アメリカや欧州と比べて明らかな日本人の貯金好き
世界の国々と比較したとき、私たちがいかにお金や資産運用の面で遅れをとっているのか、記事を通して実感していただければと思います。
「日本人は"最高残高“で亡くなり、欧米人は"最低残高“で亡くなる」という言葉があります。その意味するところは、日本人の多くは生涯稼ぎ続け、闇雲に貯金をした結果、最もお金がある状態で亡くなるケースがよくあるということです。
一方で欧米人やラテン系の人は、「生きているうちに、できるだけ有意義なことにお金を使う」という発想があります。そのため、無駄に貯金を残すことなく、投資をしたりお金を使ったりしながら、幸せな気持ちで亡くなっていくということです。
我慢に我慢を重ねながら、お金を貯めて死ぬ人生と、歌って、踊って、食べて、恋をして、財産を使い果たして死ぬ人生。あなたはどちらが幸せだと思いますか? その答えが、国の経済や成長にも反映しています。
アメリカと比べてみても日本人の貯金好きは明らかです。日本人は金融資産の半分以上(54.3%)を現金・預金で保有していますが、アメリカやユーロエリアでは、それよりはるかに少ない割合です(アメリカ13.3 %、ユーロエリア34.3%)。

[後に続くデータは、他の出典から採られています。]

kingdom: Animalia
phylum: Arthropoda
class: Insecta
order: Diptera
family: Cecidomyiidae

つまり、積極的に投資をするアメリカ人と比べると、日本人は4倍も貯金比率が高いのです。世界を見渡してみても、日本人の現金保有率の高さは際立っているといえます。一方で、投資に回されるお金はごくわずかです。
「たくさん貯金をして何が悪いの?」
そう思われる方もいるかもしれません。貯金をすること自体が悪いのではなく、問題は、貯金することを盲信していることにあります。たとえば、次の話を聞いてもまだ、日本円を貯金で持ち続けたいと思うでしょうか。

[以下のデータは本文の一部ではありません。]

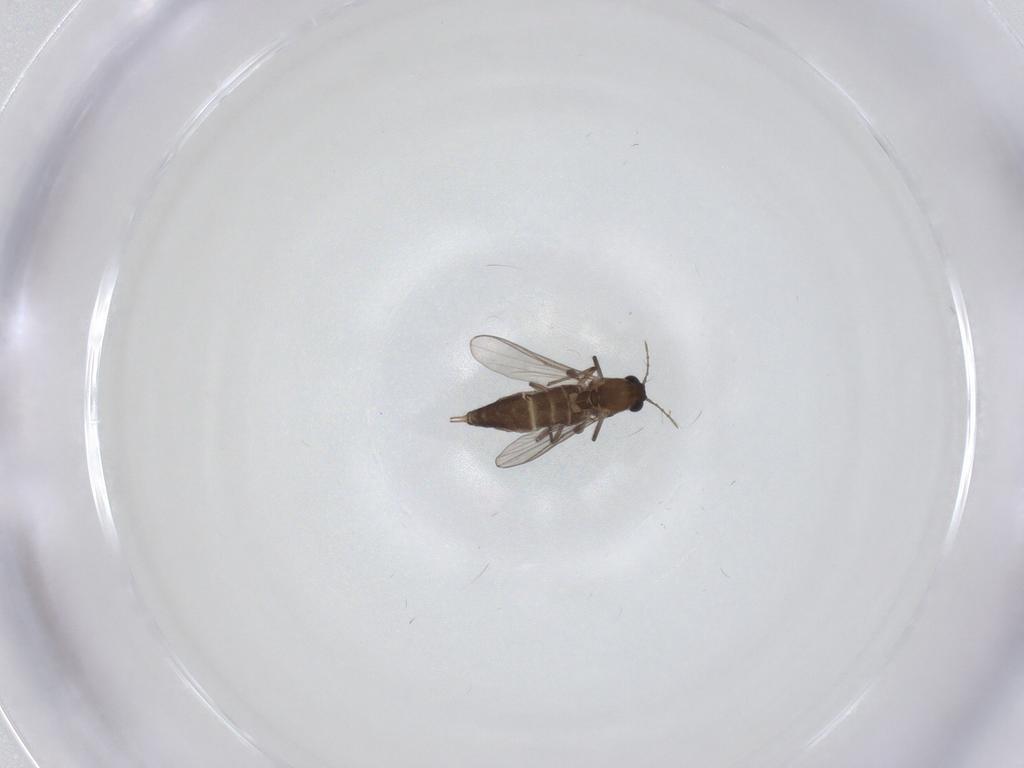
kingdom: Animalia
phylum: Arthropoda
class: Insecta
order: Diptera
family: Chironomidae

2017年に金融庁が作成した「各国の家計金融資産の推移」によると、1995年から約20年間の日本の家計金融資産の成長率は1.47倍。アメリカでは3.11倍、イギリスは2.27倍です。つまり、日本の一般家庭での金融資産の増え方は、欧米に比べて約半分程度ということです。日本の家計における金融資産の成長の低さが際立ちます。

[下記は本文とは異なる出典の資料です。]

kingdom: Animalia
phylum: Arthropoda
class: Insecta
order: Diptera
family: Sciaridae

真面目な国民性で、将来の心配に備えてコツコツ貯める姿勢が日本人らしくもありますが、それゆえにお金を増やす多くの機会を損失しているのです。その原因は、投資よりも貯金を好む国民性にあるといえます。
[図表1]を見ていただくとわかるように、家計の金融資産の成長は投資による「運用リターン」に紐付いています。つまり、アメリカやイギリスでは投資によって運用リターンを得ているからこそ、家計の金融資産も伸びているのです。
しかもその投資はギャンブルのようなものではありません。税制優遇などの政策対応もあり、バランスのとれたポートフォリオが実現されています。そこに個々人の投資習慣が加わり、金融資産を大きく増加させているのです。
その結果、アメリカでは勤労所得と財産所得の比率が3:1になっています。一方で日本は8:1です。つまり、日本人は労働による収入がメインとなっており、投資による利益が得られていない状況なのです。
こうした状況が続いていけば、私たちはいつまで経ってもあくせく働かなければなりません。